Freedom House used to be a jail that held political prisoners in the 1960s and 1970s, when the government cracked down on protesting students and leftist rebels in the countryside. Six prison cells have been preserved at the end of a hallway as a remembrance. Otherwise, the facility has been completely remodeled and, little by little, Mr. Landa said, the strange energy from the prison's past has dissipated.
Students at other public institutions, including the National Autonomous University, welcomed UACM as a needed option given the lack of spaces for young people who cannot afford private universities. But some questioned the admissions criteria.

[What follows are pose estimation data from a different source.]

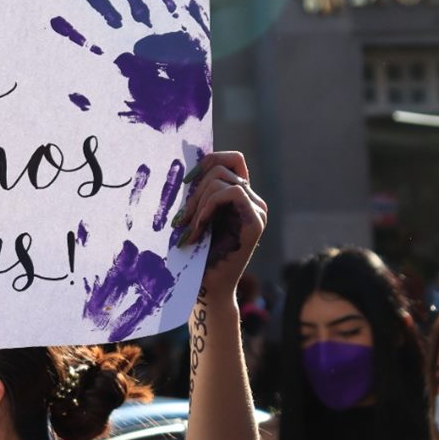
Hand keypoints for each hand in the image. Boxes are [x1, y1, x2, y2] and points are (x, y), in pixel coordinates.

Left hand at [174, 151, 266, 301]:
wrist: (205, 287)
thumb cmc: (194, 252)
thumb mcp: (194, 212)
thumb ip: (198, 189)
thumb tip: (186, 153)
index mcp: (240, 196)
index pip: (232, 158)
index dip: (208, 160)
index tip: (185, 182)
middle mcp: (253, 200)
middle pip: (222, 167)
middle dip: (194, 190)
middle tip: (180, 219)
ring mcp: (258, 211)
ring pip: (223, 180)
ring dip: (198, 203)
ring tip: (188, 229)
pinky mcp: (256, 222)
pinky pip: (233, 193)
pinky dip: (208, 207)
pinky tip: (199, 229)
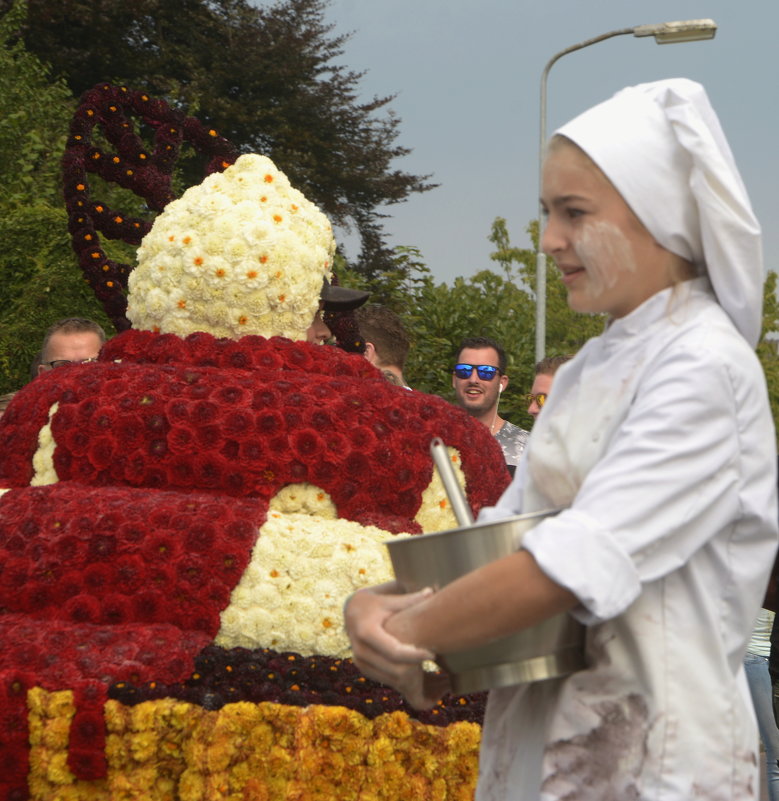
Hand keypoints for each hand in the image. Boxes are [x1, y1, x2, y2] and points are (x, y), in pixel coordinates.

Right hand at [344, 583, 448, 707]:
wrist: (351, 611)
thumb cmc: (373, 601)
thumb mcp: (388, 598)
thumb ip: (409, 600)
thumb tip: (432, 592)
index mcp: (366, 631)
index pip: (393, 652)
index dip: (414, 655)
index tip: (433, 654)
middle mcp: (360, 650)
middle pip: (394, 670)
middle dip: (417, 671)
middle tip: (437, 665)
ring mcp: (360, 662)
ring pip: (392, 680)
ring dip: (413, 681)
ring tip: (434, 673)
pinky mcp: (364, 669)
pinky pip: (387, 681)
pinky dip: (405, 682)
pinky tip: (421, 675)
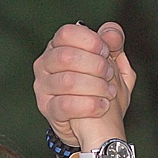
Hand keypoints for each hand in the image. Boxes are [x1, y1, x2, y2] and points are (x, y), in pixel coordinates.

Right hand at [32, 22, 134, 142]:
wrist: (97, 126)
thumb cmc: (102, 89)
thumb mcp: (115, 64)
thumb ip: (114, 44)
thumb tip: (110, 31)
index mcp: (58, 46)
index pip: (67, 33)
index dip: (91, 41)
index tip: (107, 52)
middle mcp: (44, 63)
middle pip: (66, 56)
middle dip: (95, 65)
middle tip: (110, 74)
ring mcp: (42, 87)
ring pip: (67, 81)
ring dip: (95, 86)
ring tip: (109, 92)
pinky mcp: (47, 109)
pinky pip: (66, 105)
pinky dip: (90, 105)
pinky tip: (102, 106)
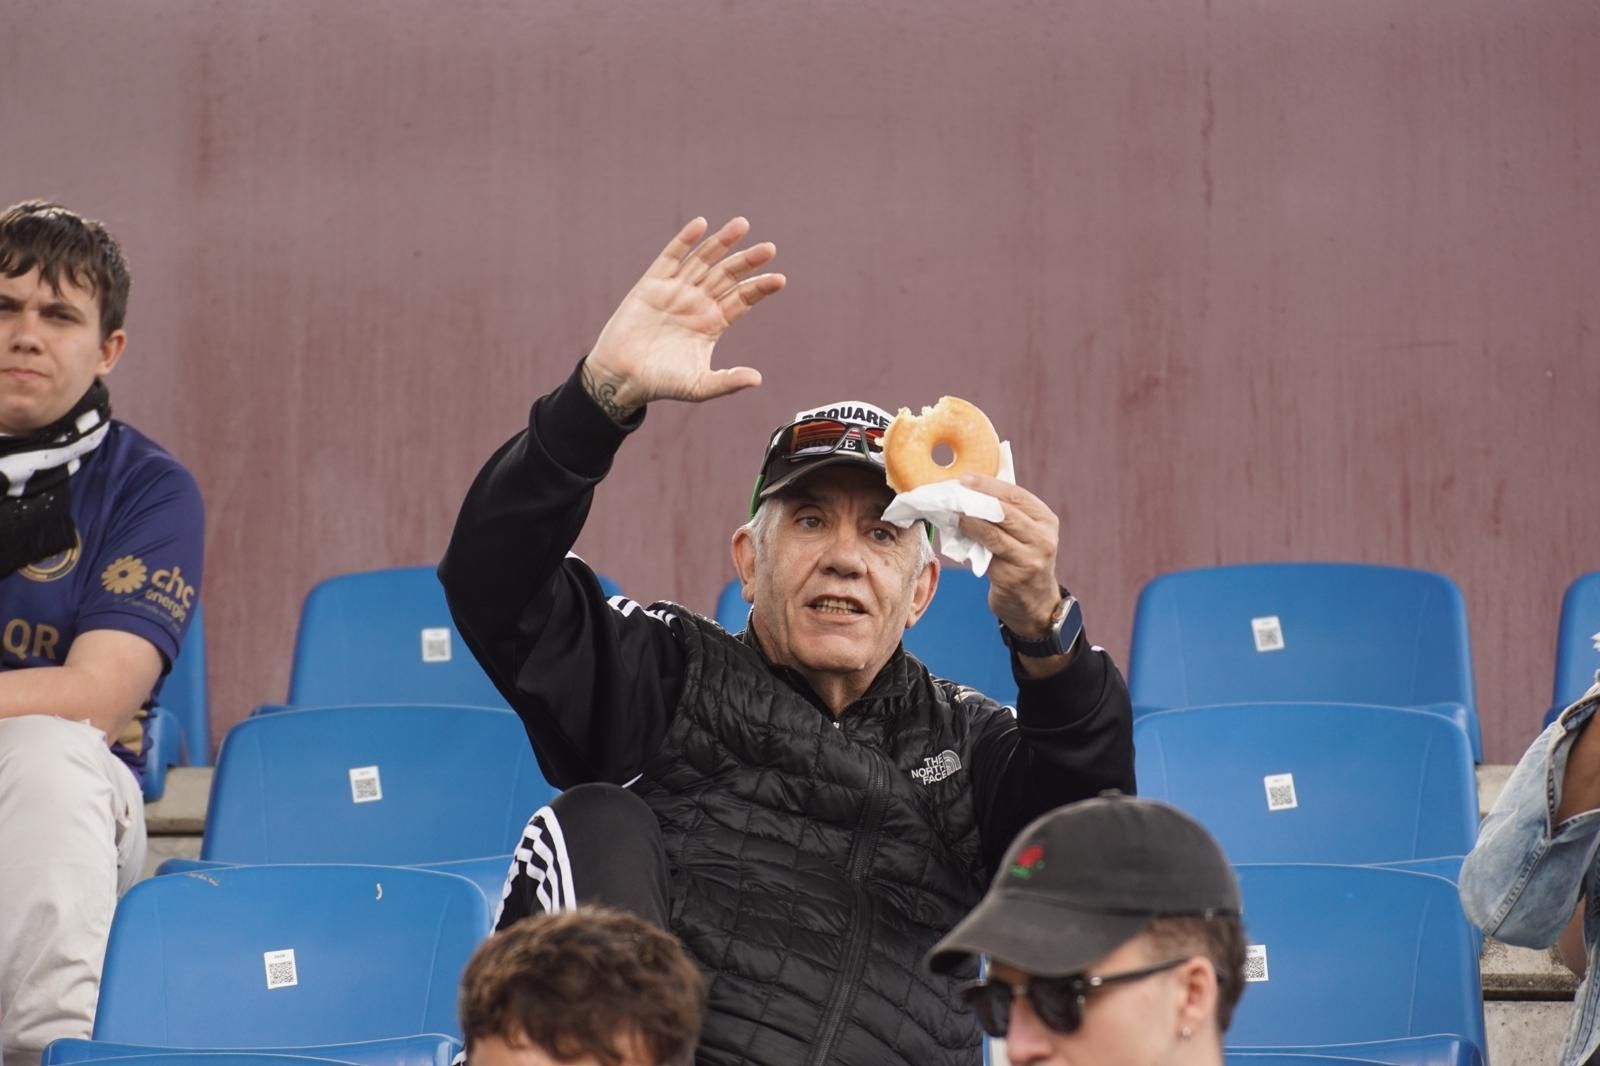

"This country needs more educated, professional people, not more technical workers," said Carmen Barra, 26, a law student at UNAM. "I don't agree with the lottery system [for choosing applicants]. For higher education, people should be chosen for their abilities."
UACM student Carolina Pulido Sánchez, 25, expects to graduate next year in political science and work for the independent Federal Electoral Institute, improving Mexico's nascent democracy. That would not have been possible, she said, without someone taking a chance on her.
"The university is not forming new ranks for López Obrador," she said, but is rather a place for critical thought about all politicians and political parties.
"But personally, I like that fact that he is helping people with limited resources, and it will be a factor [when I vote]. He could push the creation of universities like this in every state and help young people who want to keep studying."
E-mail liliff@dallasnews.com
Autonomous University of Mexico City
Founded: April 26, 2001
Students: 5,600 undergraduate; 120 postgraduate
Majors: 11 undergraduate; four postgraduate
Budget: $35 million per year
Professors: 500
Professor's salary (minimum): $2,350 a month.